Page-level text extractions
- - -

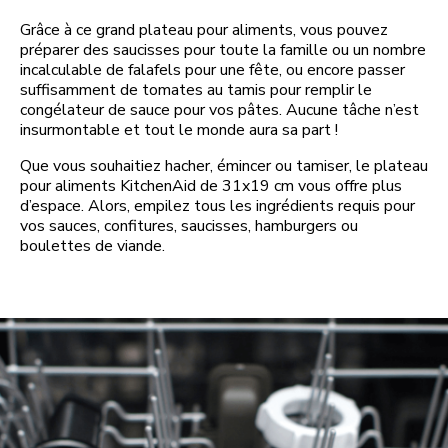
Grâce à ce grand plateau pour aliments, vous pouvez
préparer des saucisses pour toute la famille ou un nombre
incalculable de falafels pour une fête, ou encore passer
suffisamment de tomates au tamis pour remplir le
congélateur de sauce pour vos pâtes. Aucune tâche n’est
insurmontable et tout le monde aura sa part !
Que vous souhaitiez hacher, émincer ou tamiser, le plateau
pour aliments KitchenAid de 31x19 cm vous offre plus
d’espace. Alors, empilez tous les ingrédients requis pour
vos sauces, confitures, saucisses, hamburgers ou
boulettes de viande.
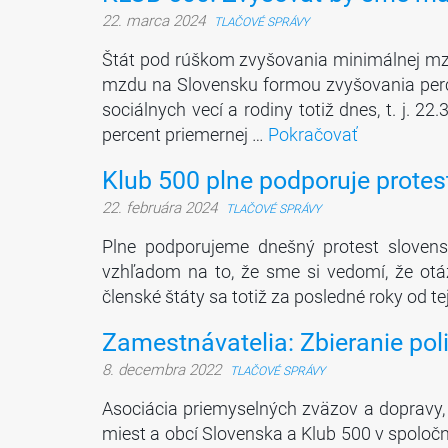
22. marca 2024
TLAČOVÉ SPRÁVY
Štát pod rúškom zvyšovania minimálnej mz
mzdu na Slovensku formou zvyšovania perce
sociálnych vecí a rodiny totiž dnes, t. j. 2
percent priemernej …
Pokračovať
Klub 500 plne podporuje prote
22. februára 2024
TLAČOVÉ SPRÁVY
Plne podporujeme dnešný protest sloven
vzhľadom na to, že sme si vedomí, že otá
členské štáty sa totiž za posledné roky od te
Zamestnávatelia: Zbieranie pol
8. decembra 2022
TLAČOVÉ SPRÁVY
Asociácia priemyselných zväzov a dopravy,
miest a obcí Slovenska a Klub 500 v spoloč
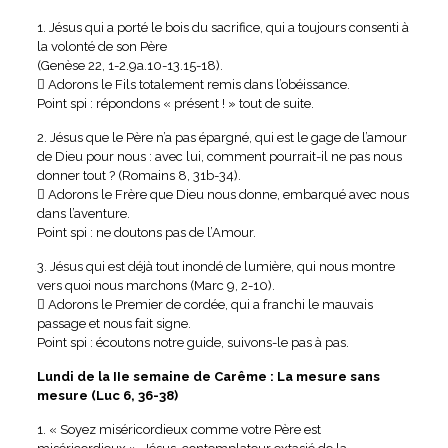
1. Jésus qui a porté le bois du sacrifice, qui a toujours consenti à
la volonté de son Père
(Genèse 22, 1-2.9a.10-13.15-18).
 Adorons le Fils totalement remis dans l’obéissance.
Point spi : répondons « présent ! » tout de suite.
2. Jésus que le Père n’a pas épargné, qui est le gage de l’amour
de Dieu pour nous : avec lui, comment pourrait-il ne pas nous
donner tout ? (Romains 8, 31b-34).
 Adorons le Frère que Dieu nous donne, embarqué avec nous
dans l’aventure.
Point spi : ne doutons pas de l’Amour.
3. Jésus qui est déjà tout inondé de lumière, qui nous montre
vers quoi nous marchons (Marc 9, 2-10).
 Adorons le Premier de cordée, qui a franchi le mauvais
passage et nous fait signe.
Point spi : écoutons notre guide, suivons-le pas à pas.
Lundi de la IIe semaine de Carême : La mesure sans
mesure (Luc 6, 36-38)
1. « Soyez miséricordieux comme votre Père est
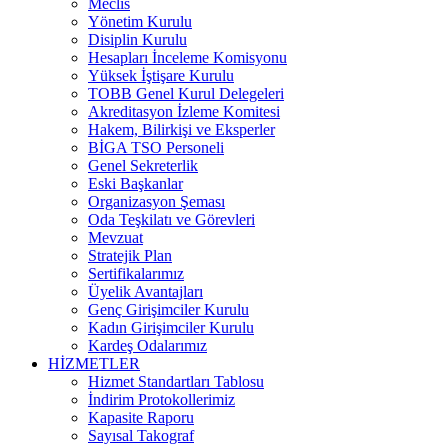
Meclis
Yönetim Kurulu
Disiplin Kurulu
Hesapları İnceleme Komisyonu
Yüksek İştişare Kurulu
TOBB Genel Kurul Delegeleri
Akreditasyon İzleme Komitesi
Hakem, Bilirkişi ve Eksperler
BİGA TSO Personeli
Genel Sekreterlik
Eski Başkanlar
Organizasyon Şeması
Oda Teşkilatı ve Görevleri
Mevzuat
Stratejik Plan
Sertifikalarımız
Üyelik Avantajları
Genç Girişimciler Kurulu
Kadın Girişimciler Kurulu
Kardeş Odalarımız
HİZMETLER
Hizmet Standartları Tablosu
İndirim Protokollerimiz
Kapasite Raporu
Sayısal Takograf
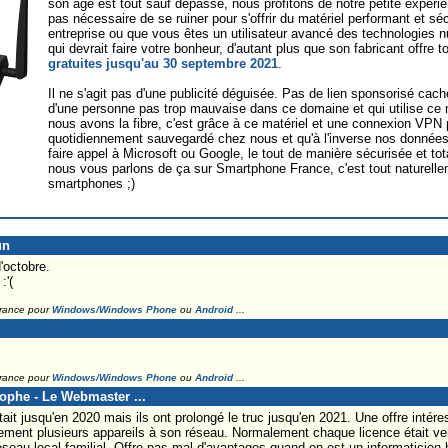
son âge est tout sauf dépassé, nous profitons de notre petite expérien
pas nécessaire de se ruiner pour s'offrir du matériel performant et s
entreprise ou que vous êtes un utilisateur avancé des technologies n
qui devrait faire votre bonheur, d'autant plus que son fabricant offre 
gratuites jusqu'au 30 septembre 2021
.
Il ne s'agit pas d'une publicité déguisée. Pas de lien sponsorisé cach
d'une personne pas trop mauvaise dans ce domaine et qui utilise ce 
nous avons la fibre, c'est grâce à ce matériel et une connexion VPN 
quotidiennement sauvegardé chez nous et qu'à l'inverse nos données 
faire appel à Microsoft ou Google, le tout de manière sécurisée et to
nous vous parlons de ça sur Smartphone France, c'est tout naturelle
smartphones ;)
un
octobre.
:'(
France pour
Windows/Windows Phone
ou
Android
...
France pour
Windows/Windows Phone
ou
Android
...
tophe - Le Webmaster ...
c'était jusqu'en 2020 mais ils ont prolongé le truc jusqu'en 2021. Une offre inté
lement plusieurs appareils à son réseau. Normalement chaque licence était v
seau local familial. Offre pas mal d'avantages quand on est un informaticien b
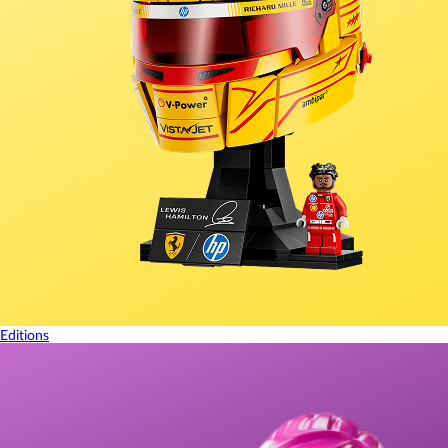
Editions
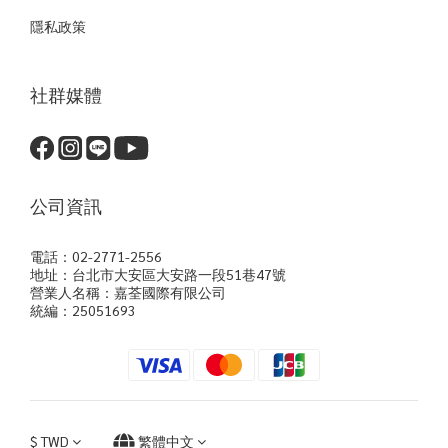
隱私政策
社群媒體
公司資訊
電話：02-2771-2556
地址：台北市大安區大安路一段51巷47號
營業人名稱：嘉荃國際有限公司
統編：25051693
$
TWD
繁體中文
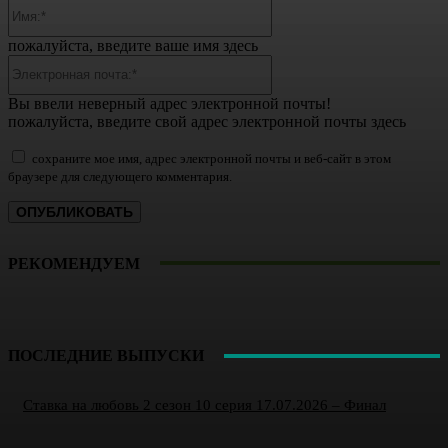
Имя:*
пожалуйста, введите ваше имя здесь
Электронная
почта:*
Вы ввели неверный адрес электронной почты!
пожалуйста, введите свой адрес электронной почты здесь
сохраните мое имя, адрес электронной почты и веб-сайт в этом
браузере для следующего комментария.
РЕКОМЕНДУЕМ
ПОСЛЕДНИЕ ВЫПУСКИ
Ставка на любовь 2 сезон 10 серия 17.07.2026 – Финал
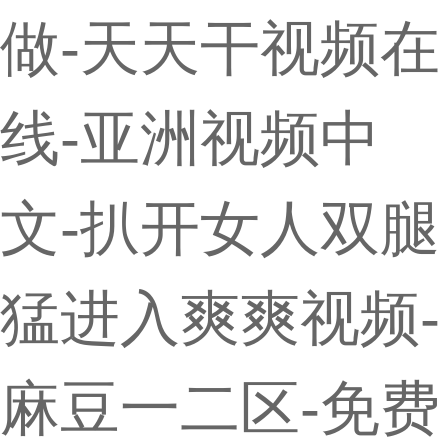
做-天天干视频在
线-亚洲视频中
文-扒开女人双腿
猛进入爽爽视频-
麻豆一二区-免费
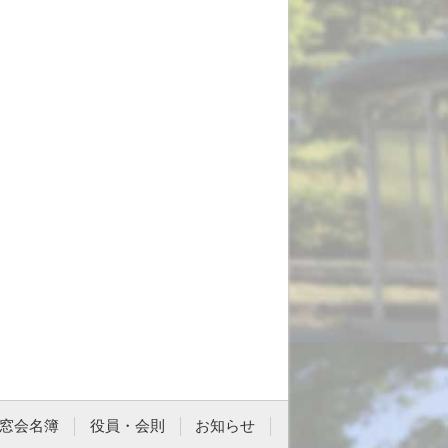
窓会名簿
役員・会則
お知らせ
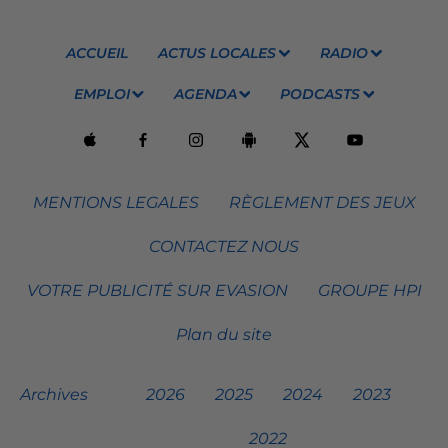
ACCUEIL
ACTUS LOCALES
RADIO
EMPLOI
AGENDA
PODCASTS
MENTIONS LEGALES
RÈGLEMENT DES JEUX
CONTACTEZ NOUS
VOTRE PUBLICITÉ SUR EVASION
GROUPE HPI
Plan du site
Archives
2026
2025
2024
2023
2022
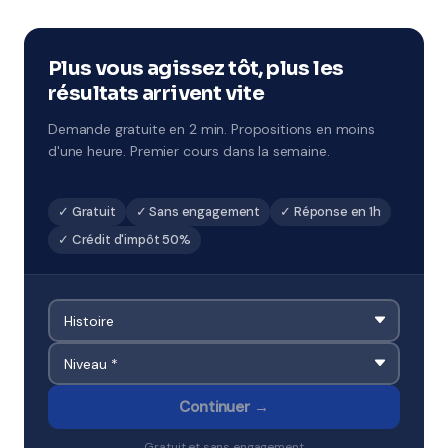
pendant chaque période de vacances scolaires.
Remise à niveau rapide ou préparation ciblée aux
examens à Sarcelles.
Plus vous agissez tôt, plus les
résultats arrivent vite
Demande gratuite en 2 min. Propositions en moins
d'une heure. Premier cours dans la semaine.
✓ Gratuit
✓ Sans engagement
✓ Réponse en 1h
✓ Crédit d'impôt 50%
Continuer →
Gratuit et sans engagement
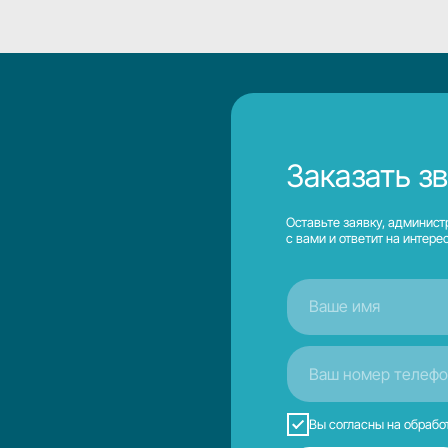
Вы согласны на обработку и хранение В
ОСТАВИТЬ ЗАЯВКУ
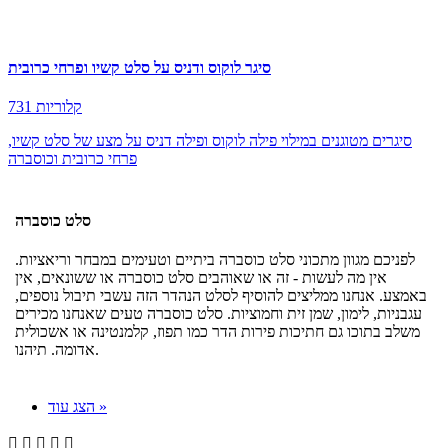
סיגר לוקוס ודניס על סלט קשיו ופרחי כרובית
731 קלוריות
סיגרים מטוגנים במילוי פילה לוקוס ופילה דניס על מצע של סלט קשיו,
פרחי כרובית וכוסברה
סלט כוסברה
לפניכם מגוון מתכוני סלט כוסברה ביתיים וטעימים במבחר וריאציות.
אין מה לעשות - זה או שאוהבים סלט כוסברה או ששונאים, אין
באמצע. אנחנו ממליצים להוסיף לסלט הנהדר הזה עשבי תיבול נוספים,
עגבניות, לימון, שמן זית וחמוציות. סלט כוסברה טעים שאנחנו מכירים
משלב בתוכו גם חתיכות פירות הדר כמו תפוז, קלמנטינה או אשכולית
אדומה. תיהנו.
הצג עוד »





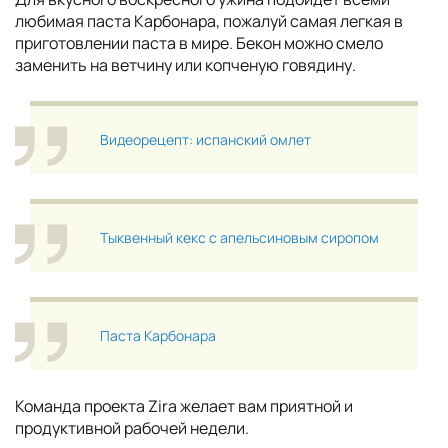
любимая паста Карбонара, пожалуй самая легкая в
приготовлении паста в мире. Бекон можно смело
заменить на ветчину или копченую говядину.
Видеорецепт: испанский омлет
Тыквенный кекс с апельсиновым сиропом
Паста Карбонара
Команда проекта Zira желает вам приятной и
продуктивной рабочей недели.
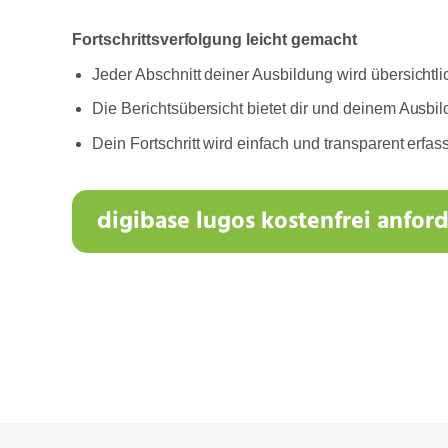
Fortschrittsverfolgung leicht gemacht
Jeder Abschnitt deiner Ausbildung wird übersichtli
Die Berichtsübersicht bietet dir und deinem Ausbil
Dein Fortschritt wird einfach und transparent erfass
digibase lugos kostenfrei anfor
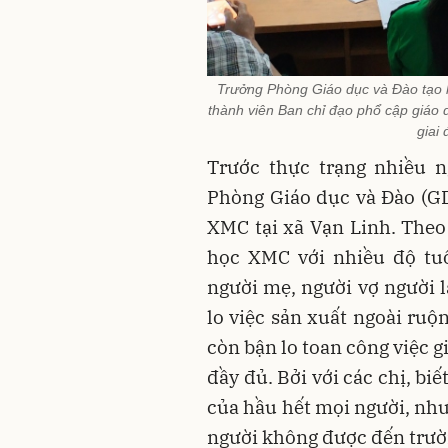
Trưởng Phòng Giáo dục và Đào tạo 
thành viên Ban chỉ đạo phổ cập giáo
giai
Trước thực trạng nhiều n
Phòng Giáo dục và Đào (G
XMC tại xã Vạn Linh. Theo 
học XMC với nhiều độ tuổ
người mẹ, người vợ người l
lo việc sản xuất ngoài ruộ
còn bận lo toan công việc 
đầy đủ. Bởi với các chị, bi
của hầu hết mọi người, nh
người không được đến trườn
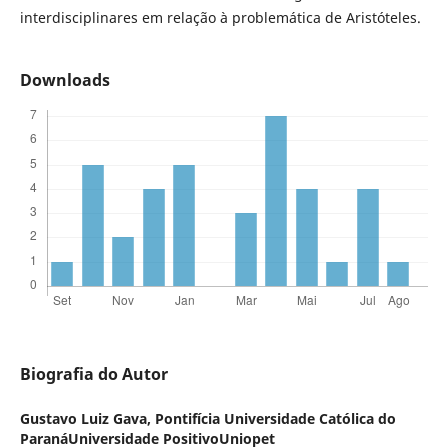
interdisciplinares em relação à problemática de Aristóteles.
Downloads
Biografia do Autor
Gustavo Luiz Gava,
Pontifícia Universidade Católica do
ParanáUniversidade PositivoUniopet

- - -

**EXERCISE:**
Change "Point spi" to "Point spirituel" wherever it occurs in the text of all the records, leaving everything else unchanged, and omit the pictures from your answer.

**EXERCISE RESPONSE:**
Grâce à ce grand plateau pour aliments, vous pouvez
préparer des saucisses pour toute la famille ou un nombre
incalculable de falafels pour une fête, ou encore passer
suffisamment de tomates au tamis pour remplir le
congélateur de sauce pour vos pâtes. Aucune tâche n’est
insurmontable et tout le monde aura sa part !
Que vous souhaitiez hacher, émincer ou tamiser, le plateau
pour aliments KitchenAid de 31x19 cm vous offre plus
d’espace. Alors, empilez tous les ingrédients requis pour
vos sauces, confitures, saucisses, hamburgers ou
boulettes de viande.
22. marca 2024
TLAČOVÉ SPRÁVY
Štát pod rúškom zvyšovania minimálnej mz
mzdu na Slovensku formou zvyšovania perce
sociálnych vecí a rodiny totiž dnes, t. j. 2
percent priemernej …
Pokračovať
Klub 500 plne podporuje prote
22. februára 2024
TLAČOVÉ SPRÁVY
Plne podporujeme dnešný protest sloven
vzhľadom na to, že sme si vedomí, že otá
členské štáty sa totiž za posledné roky od te
Zamestnávatelia: Zbieranie pol
8. decembra 2022
TLAČOVÉ SPRÁVY
Asociácia priemyselných zväzov a dopravy,
miest a obcí Slovenska a Klub 500 v spoloč
1. Jésus qui a porté le bois du sacrifice, qui a toujours consenti à
la volonté de son Père
(Genèse 22, 1-2.9a.10-13.15-18).
 Adorons le Fils totalement remis dans l’obéissance.
Point spirituel : répondons « présent ! » tout de suite.
2. Jésus que le Père n’a pas épargné, qui est le gage de l’amour
de Dieu pour nous : avec lui, comment pourrait-il ne pas nous
donner tout ? (Romains 8, 31b-34).
 Adorons le Frère que Dieu nous donne, embarqué avec nous
dans l’aventure.
Point spirituel : ne doutons pas de l’Amour.
3. Jésus qui est déjà tout inondé de lumière, qui nous montre
vers quoi nous marchons (Marc 9, 2-10).
 Adorons le Premier de cordée, qui a franchi le mauvais
passage et nous fait signe.
Point spirituel : écoutons notre guide, suivons-le pas à pas.
Lundi de la IIe semaine de Carême : La mesure sans
mesure (Luc 6, 36-38)
1. « Soyez miséricordieux comme votre Père est
Meclis
Yönetim Kurulu
Disiplin Kurulu
Hesapları İnceleme Komisyonu
Yüksek İştişare Kurulu
TOBB Genel Kurul Delegeleri
Akreditasyon İzleme Komitesi
Hakem, Bilirkişi ve Eksperler
BİGA TSO Personeli
Genel Sekreterlik
Eski Başkanlar
Organizasyon Şeması
Oda Teşkilatı ve Görevleri
Mevzuat
Stratejik Plan
Sertifikalarımız
Üyelik Avantajları
Genç Girişimciler Kurulu
Kadın Girişimciler Kurulu
Kardeş Odalarımız
HİZMETLER
Hizmet Standartları Tablosu
İndirim Protokollerimiz
Kapasite Raporu
Sayısal Takograf
son âge est tout sauf dépassé, nous profitons de notre petite expérien
pas nécessaire de se ruiner pour s'offrir du matériel performant et s
entreprise ou que vous êtes un utilisateur avancé des technologies n
qui devrait faire votre bonheur, d'autant plus que son fabricant offre 
gratuites jusqu'au 30 septembre 2021
.
Il ne s'agit pas d'une publicité déguisée. Pas de lien sponsorisé cach
d'une personne pas trop mauvaise dans ce domaine et qui utilise ce 
nous avons la fibre, c'est grâce à ce matériel et une connexion VPN 
quotidiennement sauvegardé chez nous et qu'à l'inverse nos données 
faire appel à Microsoft ou Google, le tout de manière sécurisée et to
nous vous parlons de ça sur Smartphone France, c'est tout naturelle
smartphones ;)
un
octobre.
:'(
France pour
Windows/Windows Phone
ou
Android
...
France pour
Windows/Windows Phone
ou
Android
...
tophe - Le Webmaster ...
c'était jusqu'en 2020 mais ils ont prolongé le truc jusqu'en 2021. Une offre inté
lement plusieurs appareils à son réseau. Normalement chaque licence était v
seau local familial. Offre pas mal d'avantages quand on est un informaticien b
Editions
隱私政策
社群媒體
公司資訊
電話：02-2771-2556
地址：台北市大安區大安路一段51巷47號
營業人名稱：嘉荃國際有限公司
統編：25051693
$
TWD
繁體中文
Имя:*
пожалуйста, введите ваше имя здесь
Электронная
почта:*
Вы ввели неверный адрес электронной почты!
пожалуйста, введите свой адрес электронной почты здесь
сохраните мое имя, адрес электронной почты и веб-сайт в этом
браузере для следующего комментария.
РЕКОМЕНДУЕМ
ПОСЛЕДНИЕ ВЫПУСКИ
Ставка на любовь 2 сезон 10 серия 17.07.2026 – Финал
做-天天干视频在
线-亚洲视频中
文-扒开女人双腿
猛进入爽爽视频-
麻豆一二区-免费
窓会名簿
役員・会則
お知らせ
ACCUEIL
ACTUS LOCALES
RADIO
EMPLOI
AGENDA
PODCASTS
MENTIONS LEGALES
RÈGLEMENT DES JEUX
CONTACTEZ NOUS
VOTRE PUBLICITÉ SUR EVASION
GROUPE HPI
Plan du site
Archives
2026
2025
2024
2023
2022
pendant chaque période de vacances scolaires.
Remise à niveau rapide ou préparation ciblée aux
examens à Sarcelles.
Plus vous agissez tôt, plus les
résultats arrivent vite
Demande gratuite en 2 min. Propositions en moins
d'une heure. Premier cours dans la semaine.
✓ Gratuit
✓ Sans engagement
✓ Réponse en 1h
✓ Crédit d'impôt 50%
Continuer →
Gratuit et sans engagement
Вы согласны на обработку и хранение В
ОСТАВИТЬ ЗАЯВКУ
סיגר לוקוס ודניס על סלט קשיו ופרחי כרובית
731 קלוריות
סיגרים מטוגנים במילוי פילה לוקוס ופילה דניס על מצע של סלט קשיו,
פרחי כרובית וכוסברה
סלט כוסברה
לפניכם מגוון מתכוני סלט כוסברה ביתיים וטעימים במבחר וריאציות.
אין מה לעשות - זה או שאוהבים סלט כוסברה או ששונאים, אין
באמצע. אנחנו ממליצים להוסיף לסלט הנהדר הזה עשבי תיבול נוספים,
עגבניות, לימון, שמן זית וחמוציות. סלט כוסברה טעים שאנחנו מכירים
משלב בתוכו גם חתיכות פירות הדר כמו תפוז, קלמנטינה או אשכולית
אדומה. תיהנו.
הצג עוד »





любимая паста Карбонара, пожалуй самая легкая в
приготовлении паста в мире. Бекон можно смело
заменить на ветчину или копченую говядину.
Видеорецепт: испанский омлет
Тыквенный кекс с апельсиновым сиропом
Паста Карбонара
Команда проекта Zira желает вам приятной и
продуктивной рабочей недели.
Fortschrittsverfolgung leicht gemacht
Jeder Abschnitt deiner Ausbildung wird übersichtli
Die Berichtsübersicht bietet dir und deinem Ausbil
Dein Fortschritt wird einfach und transparent erfass
digibase lugos kostenfrei anfor
Trưởng Phòng Giáo dục và Đào tạo 
thành viên Ban chỉ đạo phổ cập giáo
giai
Trước thực trạng nhiều n
Phòng Giáo dục và Đào (G
XMC tại xã Vạn Linh. Theo 
học XMC với nhiều độ tuổ
người mẹ, người vợ người l
lo việc sản xuất ngoài ruộ
còn bận lo toan công việc 
đầy đủ. Bởi với các chị, bi
của hầu hết mọi người, nh
người không được đến trườn
interdisciplinares em relação à problemática de Aristóteles.
Downloads
Biografia do Autor
Gustavo Luiz Gava,
Pontifícia Universidade Católica do
ParanáUniversidade PositivoUniopet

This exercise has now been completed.